Baca Float No. 4 is located in the San Luis Valley of Colorado. The climate is arid and, with an elevation of about 7500 ft, the feasibility for agriculture is mostly for cattle grazing. In the 1870s, silver and gold miners rushed into the area. In 1898, the Supreme Court affirmed the ownership of the San Luis Valley and Mining Company's ownership of the float. Squatters were evicted by the company. Mining, never very profitable, ceased during the early 1900s.

The grant was intact as a cattle ranch in 2002 when the Nature Conservancy purchased it for 31 million dollars.
The land was converted into parts of the Great Sand Dunes National Park and the Baca National Wildlife Refuge.

----

» Tasks:
A) Translate this sentence from the Baca Float No. 4 passage into Spanish: "Squatters were evicted by the company."
B) Answer these questions from the Baca Float No. 4 passage:
(i) What elevation is given for the area?
(ii) In what year did the Supreme Court affirm the company's ownership of the float?
(iii) How much did the Nature Conservancy pay for the grant?
C) Continue the passage on Baca Float No. 4 from its last sentence.

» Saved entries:
----

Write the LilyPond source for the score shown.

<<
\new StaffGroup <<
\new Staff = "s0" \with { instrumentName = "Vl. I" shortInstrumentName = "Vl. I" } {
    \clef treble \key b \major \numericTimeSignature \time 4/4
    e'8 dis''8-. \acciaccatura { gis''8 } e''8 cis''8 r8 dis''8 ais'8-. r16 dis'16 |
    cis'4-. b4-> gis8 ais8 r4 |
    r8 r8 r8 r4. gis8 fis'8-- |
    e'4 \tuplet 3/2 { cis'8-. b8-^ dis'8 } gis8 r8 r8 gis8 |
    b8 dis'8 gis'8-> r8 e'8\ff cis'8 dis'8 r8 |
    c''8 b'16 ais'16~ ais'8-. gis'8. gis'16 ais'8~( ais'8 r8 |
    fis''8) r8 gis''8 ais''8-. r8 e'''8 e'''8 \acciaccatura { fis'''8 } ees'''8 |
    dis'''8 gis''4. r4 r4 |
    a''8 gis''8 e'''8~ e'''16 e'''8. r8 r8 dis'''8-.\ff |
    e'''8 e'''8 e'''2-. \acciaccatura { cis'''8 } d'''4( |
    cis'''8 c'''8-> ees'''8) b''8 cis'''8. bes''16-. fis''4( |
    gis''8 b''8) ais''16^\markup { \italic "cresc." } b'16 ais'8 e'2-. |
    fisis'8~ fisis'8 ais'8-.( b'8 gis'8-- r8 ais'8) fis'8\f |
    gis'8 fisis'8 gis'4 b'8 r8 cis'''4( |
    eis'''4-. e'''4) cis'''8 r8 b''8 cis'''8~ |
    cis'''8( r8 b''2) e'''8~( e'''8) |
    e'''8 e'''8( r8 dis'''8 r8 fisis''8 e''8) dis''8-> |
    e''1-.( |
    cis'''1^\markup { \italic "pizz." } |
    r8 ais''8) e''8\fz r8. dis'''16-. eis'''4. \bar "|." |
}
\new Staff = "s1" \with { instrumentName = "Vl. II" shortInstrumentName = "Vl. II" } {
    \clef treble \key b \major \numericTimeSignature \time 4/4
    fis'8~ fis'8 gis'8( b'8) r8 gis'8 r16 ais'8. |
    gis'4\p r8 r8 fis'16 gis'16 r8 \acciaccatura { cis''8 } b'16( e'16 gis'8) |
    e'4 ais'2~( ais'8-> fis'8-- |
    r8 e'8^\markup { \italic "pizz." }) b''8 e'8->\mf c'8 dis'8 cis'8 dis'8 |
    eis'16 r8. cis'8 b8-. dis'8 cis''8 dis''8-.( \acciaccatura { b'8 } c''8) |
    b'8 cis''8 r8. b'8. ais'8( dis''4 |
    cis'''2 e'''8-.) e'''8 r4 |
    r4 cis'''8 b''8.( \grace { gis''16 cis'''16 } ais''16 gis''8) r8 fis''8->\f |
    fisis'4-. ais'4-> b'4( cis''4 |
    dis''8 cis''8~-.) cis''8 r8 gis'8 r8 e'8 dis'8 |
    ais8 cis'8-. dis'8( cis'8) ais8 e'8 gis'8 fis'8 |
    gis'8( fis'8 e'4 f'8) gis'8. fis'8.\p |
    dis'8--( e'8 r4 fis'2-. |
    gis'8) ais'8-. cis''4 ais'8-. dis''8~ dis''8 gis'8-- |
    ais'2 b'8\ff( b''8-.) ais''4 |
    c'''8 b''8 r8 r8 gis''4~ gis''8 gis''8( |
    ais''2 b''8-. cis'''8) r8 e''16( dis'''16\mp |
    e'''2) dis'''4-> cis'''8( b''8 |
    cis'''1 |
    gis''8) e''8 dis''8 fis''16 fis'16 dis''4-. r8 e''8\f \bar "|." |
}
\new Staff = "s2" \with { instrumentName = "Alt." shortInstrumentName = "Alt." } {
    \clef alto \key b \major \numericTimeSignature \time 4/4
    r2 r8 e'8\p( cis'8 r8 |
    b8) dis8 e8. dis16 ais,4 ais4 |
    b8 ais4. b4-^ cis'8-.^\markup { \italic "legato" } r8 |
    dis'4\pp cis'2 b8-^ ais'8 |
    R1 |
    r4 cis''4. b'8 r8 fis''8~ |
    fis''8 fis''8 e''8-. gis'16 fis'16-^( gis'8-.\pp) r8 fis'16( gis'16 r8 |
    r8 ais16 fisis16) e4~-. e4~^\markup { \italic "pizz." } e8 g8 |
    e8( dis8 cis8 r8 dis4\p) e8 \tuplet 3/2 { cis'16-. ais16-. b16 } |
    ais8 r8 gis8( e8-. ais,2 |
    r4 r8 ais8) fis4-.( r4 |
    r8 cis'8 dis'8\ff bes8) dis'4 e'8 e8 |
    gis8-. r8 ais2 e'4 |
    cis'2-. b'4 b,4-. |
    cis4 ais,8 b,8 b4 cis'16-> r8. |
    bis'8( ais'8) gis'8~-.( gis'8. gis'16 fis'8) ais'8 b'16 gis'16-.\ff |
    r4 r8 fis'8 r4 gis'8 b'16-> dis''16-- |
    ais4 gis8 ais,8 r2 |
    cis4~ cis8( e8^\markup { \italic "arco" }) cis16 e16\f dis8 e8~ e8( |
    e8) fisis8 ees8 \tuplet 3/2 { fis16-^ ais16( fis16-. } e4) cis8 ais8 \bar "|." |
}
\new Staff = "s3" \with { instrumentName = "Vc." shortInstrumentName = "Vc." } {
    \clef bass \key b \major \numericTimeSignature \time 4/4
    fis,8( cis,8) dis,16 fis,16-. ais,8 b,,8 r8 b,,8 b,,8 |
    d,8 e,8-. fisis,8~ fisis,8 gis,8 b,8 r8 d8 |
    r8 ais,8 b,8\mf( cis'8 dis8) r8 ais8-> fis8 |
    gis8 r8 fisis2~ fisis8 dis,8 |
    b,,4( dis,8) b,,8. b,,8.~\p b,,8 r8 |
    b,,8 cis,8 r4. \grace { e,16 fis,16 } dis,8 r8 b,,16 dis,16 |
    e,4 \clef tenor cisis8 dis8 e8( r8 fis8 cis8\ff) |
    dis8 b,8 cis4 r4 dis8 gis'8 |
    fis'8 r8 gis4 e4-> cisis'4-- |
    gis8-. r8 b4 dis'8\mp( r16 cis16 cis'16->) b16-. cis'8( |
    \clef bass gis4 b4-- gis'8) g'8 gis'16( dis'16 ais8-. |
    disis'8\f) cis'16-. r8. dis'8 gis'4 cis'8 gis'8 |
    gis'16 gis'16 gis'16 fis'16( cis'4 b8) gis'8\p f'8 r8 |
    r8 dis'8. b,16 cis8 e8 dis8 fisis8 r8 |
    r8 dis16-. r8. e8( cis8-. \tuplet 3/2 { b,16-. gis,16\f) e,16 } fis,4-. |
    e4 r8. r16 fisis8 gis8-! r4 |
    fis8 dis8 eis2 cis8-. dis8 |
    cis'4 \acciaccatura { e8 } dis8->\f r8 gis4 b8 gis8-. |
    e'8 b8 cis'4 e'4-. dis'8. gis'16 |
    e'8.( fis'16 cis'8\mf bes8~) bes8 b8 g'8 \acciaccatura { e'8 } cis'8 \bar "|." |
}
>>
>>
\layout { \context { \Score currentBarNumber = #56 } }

----

» Answers for each item:
A) Los ocupantes ilegales fueron desalojados por la compañía.

B)
(i) About 7500 ft.
(ii) 1898.
(iii) 31 million dollars.

C)
==Baca Float No. 5==
Located in Arizona's Yavapai County, the Baca Float No. 5 is located in desert and semi-arid country at elevations ranging from 4000 ft to 7500 ft about 35 mile south of Seligman, Arizona. Eighty-six heirs of Luis Maria Cabeza de Baca sold the float to John S. Watts for 6,800 dollars in 1871. The float land went through a number of different owners until 1936 when the Greene Cattle Company bought it in its entirety. Two years later the company bought an adjoining 157000 acre ranch and combined the two properties into the O RO ranch of 257000 acre. The Greene family owned the ranch until 1973 when it was purchased by the JJJ Corporation owned by John N. Irwin II. After his death in 2000, management of the ranch passed to his son and daughter.

The ranch is located in a remote and rugged region. The O RO ranch is the largest contiguous piece of privately owned land in Arizona and is noted for raising Quarter Horses and using them for herding cattle on the ranch.